Saturday, January 11, 2014

The Stone Markers of the Choisi-Michi Pilgrimage Route

   

180 stone markers, spaced 109 meters apart, line the Choisi Michi trail leading to Koyasan, the seat of Shingon Buddhism and the resting place of Kukai, its founder and most illustrious thinker.  Each marker has its own history and stories surrounding it. Photographing each pillar as I walked up the last 7 km. of the trail in the rain unexpectedly became a meditative practice. The inpouring of sensations as one walks among so many living entities and elements making their home in the environs of the trail can be overwhelming.  Cascades of ferns, innumerable branches of hinoki and sugi, the rushing of water among stones, the call of crows in the distance.
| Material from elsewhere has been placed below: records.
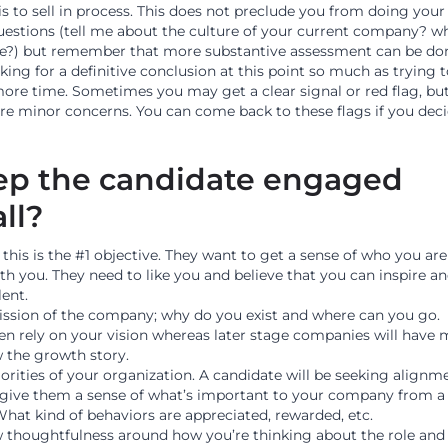
 is to sell in process. This does not preclude you from doing you
questions (tell me about the culture of your current company? w
le?) but remember that more substantive assessment can be do
oking for a definitive conclusion at this point so much as trying 
 more time. Sometimes you may get a clear signal or red flag, bu
ore minor concerns. You can come back to these flags if you dec
ep the candidate engaged
all?
this is the #1 objective. They want to get a sense of who you ar
th you. They need to like you and believe that you can inspire a
lent.
ssion of the company; why do you exist and where can you go.
ten rely on your vision whereas later stage companies will have
 the growth story.
orities of your organization. A candidate will be seeking alignm
o give them a sense of what’s important to your company from a
What kind of behaviors are appreciated, rewarded, etc.
w thoughtfulness around how you’re thinking about the role and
The markers helped to steady me a bit. I thank them for that.


 


Thursday, January 2, 2014

A Camphor Tree in the Dark


A Camphor Tree in the Dark

Sometimes the image does all the talking.  And sometimes the tree in the image is doing the talking in all the talking.  This aged camphor tree, a Shinto shrine in the very heart of Wakayama, is a must visit spot each time I return to Japan with a new group of students to hike the Kumano Kodo Pilgrimage Route.  A sporadic stream of people, some homeless, some well-dressed, some young and some old, visit this site throughout the day and into the night.  Humans gather with crows and ferns and feral cats and all other manner of living creature to find a moment of solitude, to offer a word of thankfulness, to seek consolation.  Or simply to be in the presence of the tree's ministry.
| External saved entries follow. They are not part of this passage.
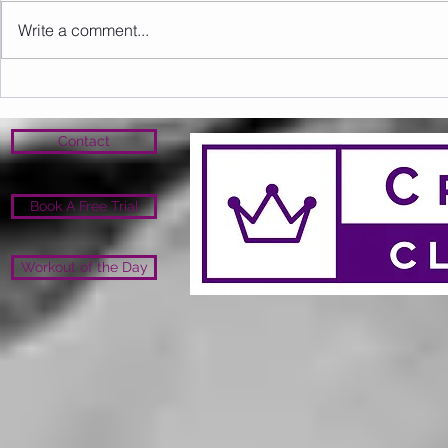
Write a comment...
Sunday 16.08.2026
Saturday 1
Contact
Book A Free Trial
Workout of the Day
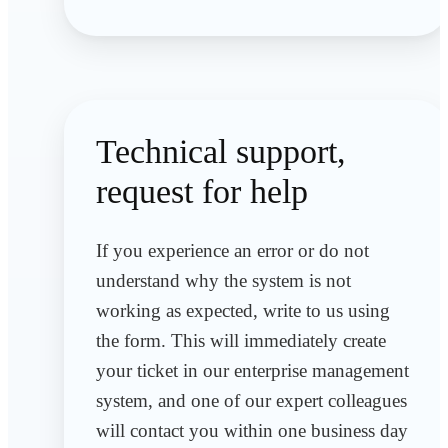
Technical support,
request for help
If you experience an error or do not
understand why the system is not
working as expected, write to us using
the form. This will immediately create
your ticket in our enterprise management
system, and one of our expert colleagues
will contact you within one business day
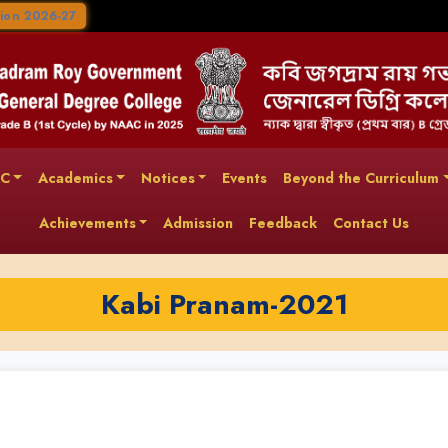
ion 2026-27
AC
Academics
Notices
Events
Beyond the Curriculum
Achievements
Admission
Feedback
Contact Us
Kabi Pranam-2021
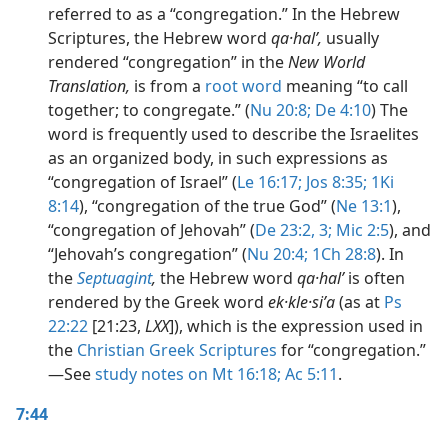
referred to as a “congregation.” In the Hebrew
Scriptures, the Hebrew word
qa·halʹ,
usually
rendered “congregation” in the
New World
Translation,
is from a
root word
meaning “to call
together; to congregate.” (
Nu 20:8;
De 4:10
) The
word is frequently used to describe the Israelites
as an organized body, in such expressions as
“congregation of Israel” (
Le 16:17;
Jos 8:35;
1Ki
8:14
), “congregation of the true God” (
Ne 13:1
),
“congregation of Jehovah” (
De 23:2, 3;
Mic 2:5
), and
“Jehovah’s congregation” (
Nu 20:4;
1Ch 28:8
). In
the
Septuagint
,
the Hebrew word
qa·halʹ
is often
rendered by the Greek word
ek·kle·siʹa
(as at
Ps
22:22
[21:23,
LXX
]), which is the expression used in
the
Christian Greek Scriptures
for “congregation.”​
—See
study notes on Mt 16:18;
Ac 5:11
.
7:44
I have photographed a series of images of this tree, mostly at night.  Interestingly, in this particular image the outpouring of light from the city illuminates the sky turning it into a spectral backdrop, even as the many lamps lining the paths of the park in which the tree is found provide foreground and accent lights.  The tree, it turns out, is posing in a vast photographic studio constituted by a flood of urban illumination.
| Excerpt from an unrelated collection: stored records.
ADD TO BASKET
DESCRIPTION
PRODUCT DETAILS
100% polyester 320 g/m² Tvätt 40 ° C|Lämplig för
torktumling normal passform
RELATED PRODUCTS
Urban light pollution is often and rightfully mourned as one of a host of factors cutting off us denizens of the contemporary techno-imperium from the living stuff of creation.  Or at least cutting us off from how the world is shared with creatures far more accustomed to the dark than we are.  In wiping away darkness from the night, have we not lost contact with our own dark natures?  Which is to say those aspects of the world that befuddle our senses, or at least our vision.  The world is not always ours to grasp at a distance, the darkness teaches.  And when distances do appear in the unobstructed darkness of the night, they are the magnificent and harrowing heights of the stars spreading out and dancing in a great circle over the sleeping earth.  For us humans to look into the night sky that is full of the night calls for humility and daring. Losing the night diminishes us.

Yet, this image of a camphor tree, I must confess, is a striking one.  And I hunger to return night after night to see what new revelations it might have in store.  The urban night lights afford nature a shining forth that is not to be found otherwise for human capacities.  What to do then with this blasphemy that is also a blessing?